-La expansión coincide con un contexto de debilitamiento de los mecanismos globales de control de armas.
Un reportaje del The New York Times muestra nuevas imágenes satelitales analizadas por expertos en inteligencia geoespacial donde se observa la ampliación y modernización de instalaciones vinculadas al programa nuclear de China en la provincia de Sichuan.
El reportaje, publicado por The New York Times, documenta obras recientes en complejos ubicados en valles montañosos del suroeste del país, asociadas con la producción y ensayo de componentes para armas atómicas.
Identifica actividad en sitios conocidos como Zitong y Pingtong, donde se observan nuevas estructuras subterráneas, sistemas de ventilación industrial y áreas de prueba. Especialistas consultados señalan que estas características son compatibles con procesos relacionados con la fabricación de ojivas nucleares y pruebas de explosivos de alta potencia.

En el complejo de Pingtong, las imágenes muestran un perímetro reforzado y un edificio principal con una torre de ventilación superior a los 100 metros de altura. En los últimos años se han añadido sistemas de disipación térmica y nuevas áreas cerradas. El diseño arquitectónico es similar al de otras instalaciones dedicadas a la producción de “pits”, el núcleo metálico de las ojivas que suele contener plutonio.

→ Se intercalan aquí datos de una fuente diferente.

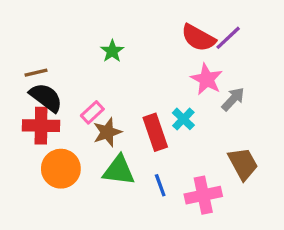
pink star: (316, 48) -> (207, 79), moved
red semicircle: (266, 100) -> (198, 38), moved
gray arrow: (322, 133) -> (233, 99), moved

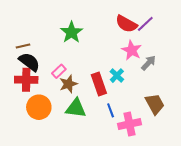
green star: (112, 51) -> (72, 32), size x1.5
blue line: (160, 185) -> (111, 110), moved

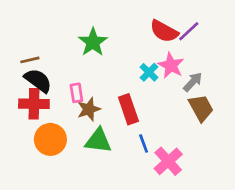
pink rectangle: (59, 71) -> (76, 93), turned -56
cyan cross: (117, 76) -> (149, 72), moved
brown trapezoid: (155, 104) -> (201, 108), moved
pink cross: (130, 124) -> (168, 161), turned -30

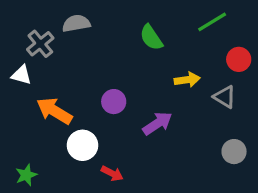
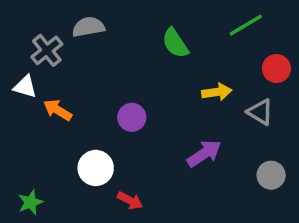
orange arrow: (54, 111) -> (58, 110), moved, size x0.7
purple arrow: (157, 123) -> (204, 154), moved

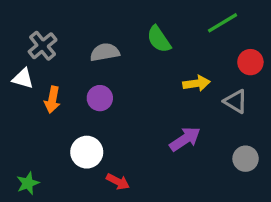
gray semicircle: (88, 27) -> (105, 52), moved
orange arrow: (58, 110) -> (52, 100), turned -110
purple circle: (132, 117) -> (100, 98), moved

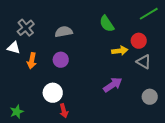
green line: (223, 23) -> (149, 14), moved
green semicircle: (159, 39) -> (107, 24), moved
red circle: (250, 62) -> (139, 41), moved
red arrow: (118, 182) -> (64, 111), moved, turned 48

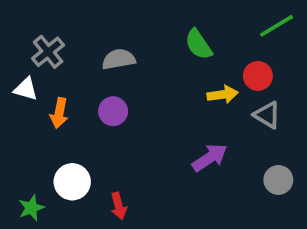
white circle: (53, 93) -> (72, 182), moved

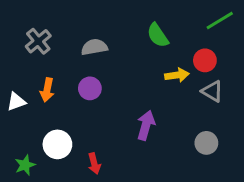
white triangle: (26, 89) -> (16, 102), moved, turned -36
purple arrow: (210, 158) -> (146, 125), moved, turned -40
gray circle: (278, 180) -> (206, 143), moved

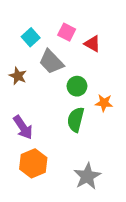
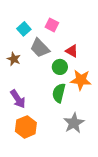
red triangle: (92, 44) -> (72, 51), moved
orange star: (104, 103) -> (81, 80), size x1.5
gray star: (87, 176) -> (74, 123), moved

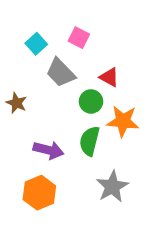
brown star: (14, 59) -> (17, 103), moved
purple arrow: (18, 99) -> (48, 150), moved, turned -42

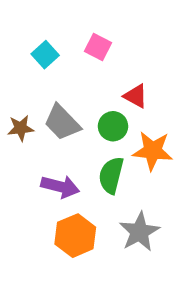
gray trapezoid: (61, 73) -> (62, 122), moved
brown star: (17, 103) -> (21, 128), turned -30
orange hexagon: (39, 193) -> (75, 236), moved

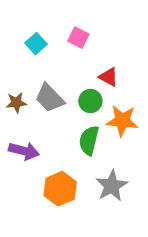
purple arrow: (60, 187) -> (24, 151), moved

En el valle de Zitong, el material satelital revela la construcción de búnkeres, taludes de protección y zonas de contención. Según especialistas, estos espacios podrían utilizarse para pruebas con explosivos convencionales de alta potencia, necesarias para perfeccionar el mecanismo de implosión que activa una reacción nuclear dentro de una ojiva.

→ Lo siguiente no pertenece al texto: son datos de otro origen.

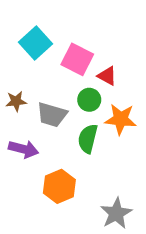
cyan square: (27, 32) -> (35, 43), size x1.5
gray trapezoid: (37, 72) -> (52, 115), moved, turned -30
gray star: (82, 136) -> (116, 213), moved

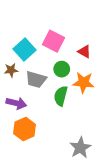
cyan square: (35, 43) -> (25, 49), moved
red triangle: (107, 76) -> (84, 51), moved
orange hexagon: (59, 186) -> (25, 129), moved

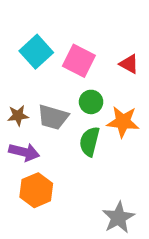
cyan square: (25, 49) -> (36, 52), moved
red triangle: (84, 51) -> (129, 64), moved
brown star: (11, 70) -> (18, 116), moved

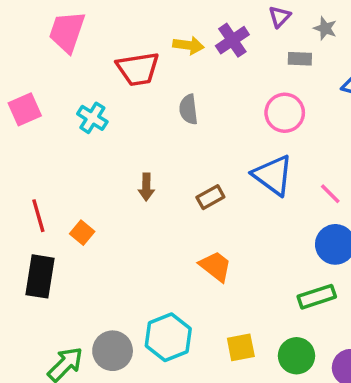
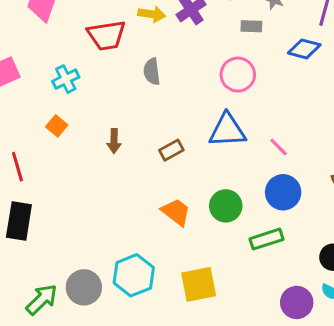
cyan cross: (92, 118) -> (66, 79), turned 32
blue triangle: (273, 175) -> (227, 130), turned -39
orange square: (82, 233) -> (57, 126), moved
yellow square: (241, 347) -> (199, 284), size x1.4
green circle: (297, 356) -> (226, 206), moved

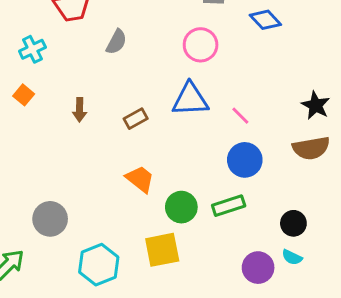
blue diamond: (304, 49) -> (265, 20), turned 32
gray semicircle: (152, 72) -> (116, 42), turned -145
green circle: (226, 206) -> (181, 207), moved
cyan hexagon: (134, 275) -> (99, 265), moved
gray circle: (84, 287) -> (50, 219), moved

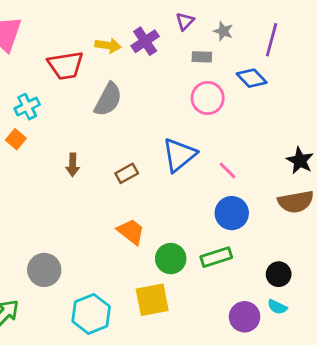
gray semicircle: (116, 42) -> (108, 99), size x1.4
pink circle: (201, 45) -> (208, 98), moved
orange square: (24, 95) -> (16, 139), moved
blue triangle: (190, 99) -> (179, 155), turned -36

Expertos advierten que las imágenes satelitales permiten identificar expansión de infraestructura nuclear, pero no determinan el volumen de producción de armas. El alcance real del crecimiento del arsenal nuclear chino sigue siendo objeto de evaluación en informes de defensa internacionales.

Desde aproximadamente 2019, analistas observan una aceleración en la modernización militar y en la construcción de nuevas infraestructuras vinculadas al programa nuclear de China. En la ciudad de Mianyang también se ha desarrollado un laboratorio de ignición láser destinado al estudio de materiales nucleares sin necesidad de detonaciones reales.
La expansión coincide con un contexto de debilitamiento de los mecanismos globales de control de armas. Tras la expiración del último tratado de reducción de arsenales entre Estados Unidos y Rusia, Washington ha planteado que cualquier nuevo acuerdo debería incluir a Beijing, postura que el gobierno chino ha rechazado.
De acuerdo con estimaciones del Departamento de Defensa de Estados Unidos, China contaba con más de 600 ojivas nucleares a finales de 2024 y podría aproximarse a 1.000 hacia 2030. Aunque esa cifra es inferior a la de Estados Unidos y Rusia, el ritmo de crecimiento ha generado debate en foros de seguridad internacional.